Quick Introduction to word2vec

In a previous post I gave links to some pretrained models for a few implementations of word vectors. In this post we’ll take a look at word vectors and their applications.

If you have been anywhere around NLP in the past couple of years you have undoubtedly heard of word2vec. As John Rupert Firth said, “You shall know a word by the company it keeps.” That is the premise behind word2vec. Words that have similar contexts will be placed closer to each other by the algorithm. For example, Paris and France will be closer together than Paris and Germany.

If you are interested in the details of the algorithms behind word2vec you will want to see the paper Efficient Estimation of Word Representations in Vector Space by Tomas Mikolov et. al. and the code that goes along with it.

There are two model architectures of word2vec. One of these is called the Skip-Gram model. This model uses the current word to predict the surrounding words (the context). The other model architecture is called continuous bag-of-words (CBOW). This model predicts the current word from the surrounding words (context). For both models, the limit on the number of surrounding words is controlled by the window size parameter.

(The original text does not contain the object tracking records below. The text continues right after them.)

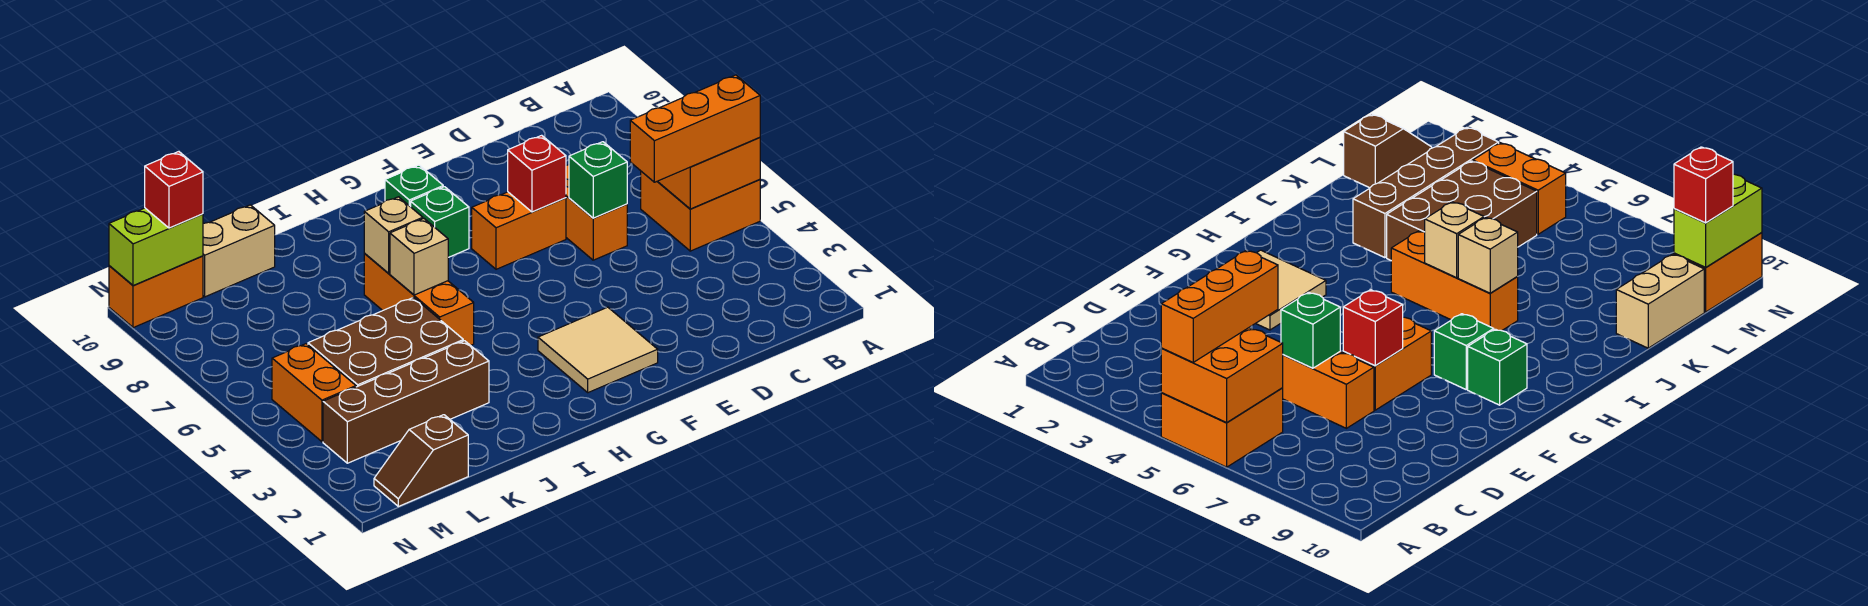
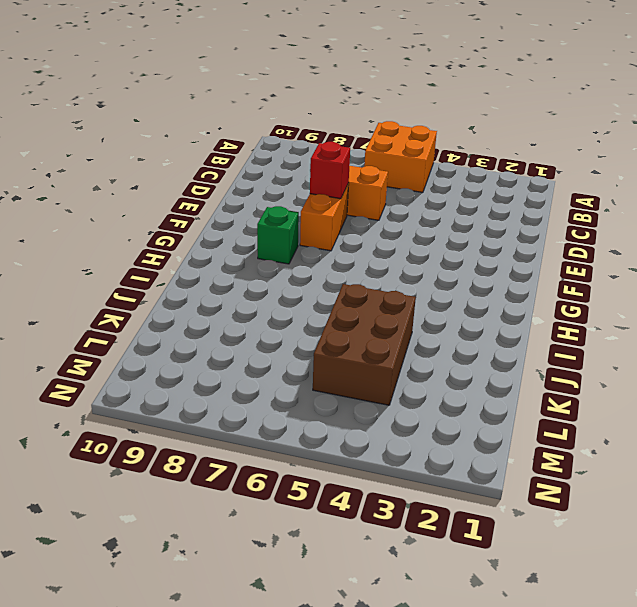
none -> tan tile F2:G3 level 1
none -> green brick G9 level 1
none -> orange brick I5:I7 level 1

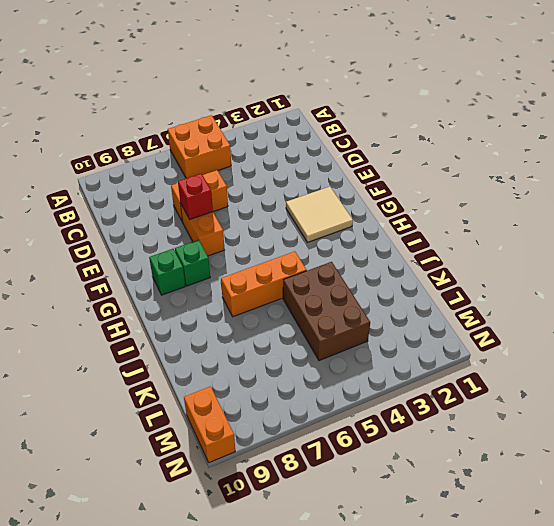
none -> brown brick J3:M3 level 1
none -> tan brick K10:L10 level 1
none -> brown slope L1:M1 level 1 top L

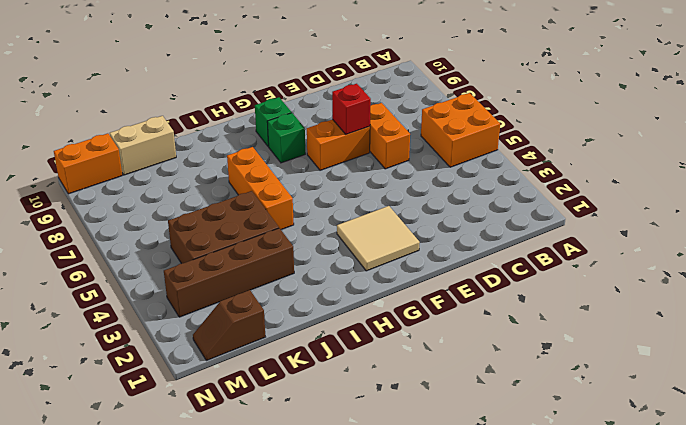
none -> orange brick M4:M5 level 1
none -> orange brick A5:B6 level 2
none -> green brick D6 level 2

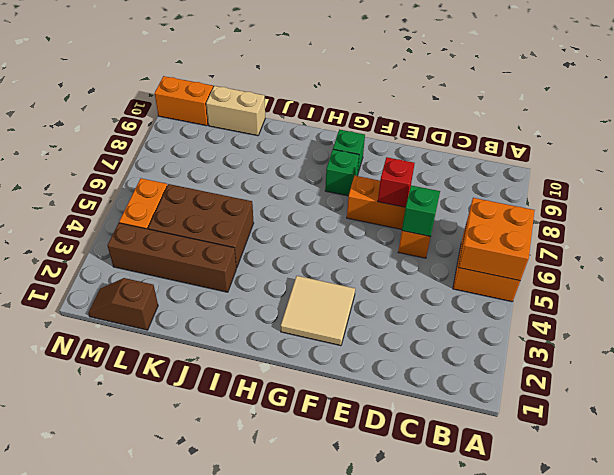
none -> orange brick I5:I7 level 1
none -> tan brick I6 level 2
none -> tan brick I7 level 2

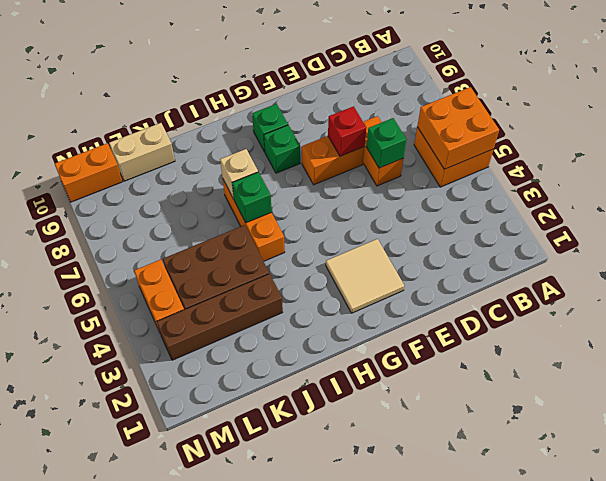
green brick I6 level 2 -> tan brick I6 level 2
none -> brown slope L1:M1 level 1 top L
none -> lime brick M10:N10 level 2
none -> orange brick A5:C5 level 3

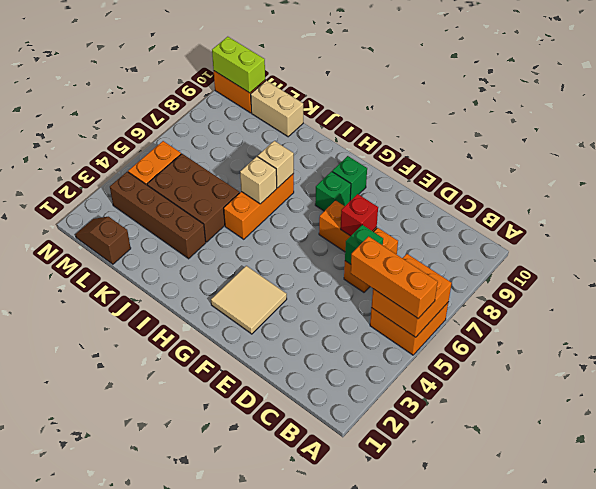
none -> red brick M10 level 3

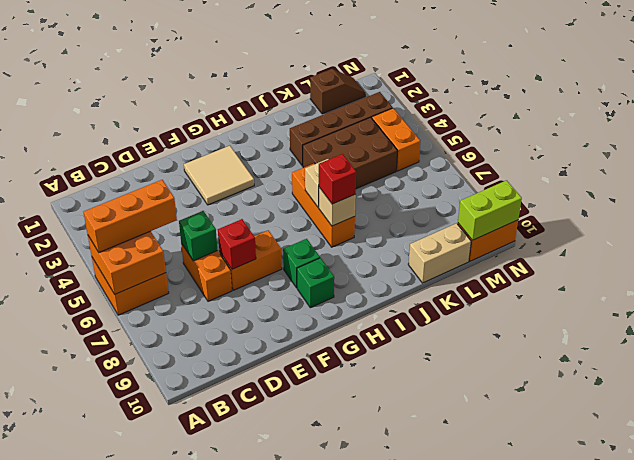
red brick I7 level 3 -> red brick M10 level 3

The practical applications of word vectors includes, but is not limited to, NLP tasks like named-entity recognition, machine translation, sentiment analysis, recommendation engines, and document retrieval. Word vectors have been applied to other domains such as biological sequences of proteins and genes.

Nearly all deep learning and NLP toolkits available today offer at least some support for word vectors. Tensorflow, GluonNLP (based on MXNet), and cloud-based tools such as Amazon SageMaker BlazingText support word vectors.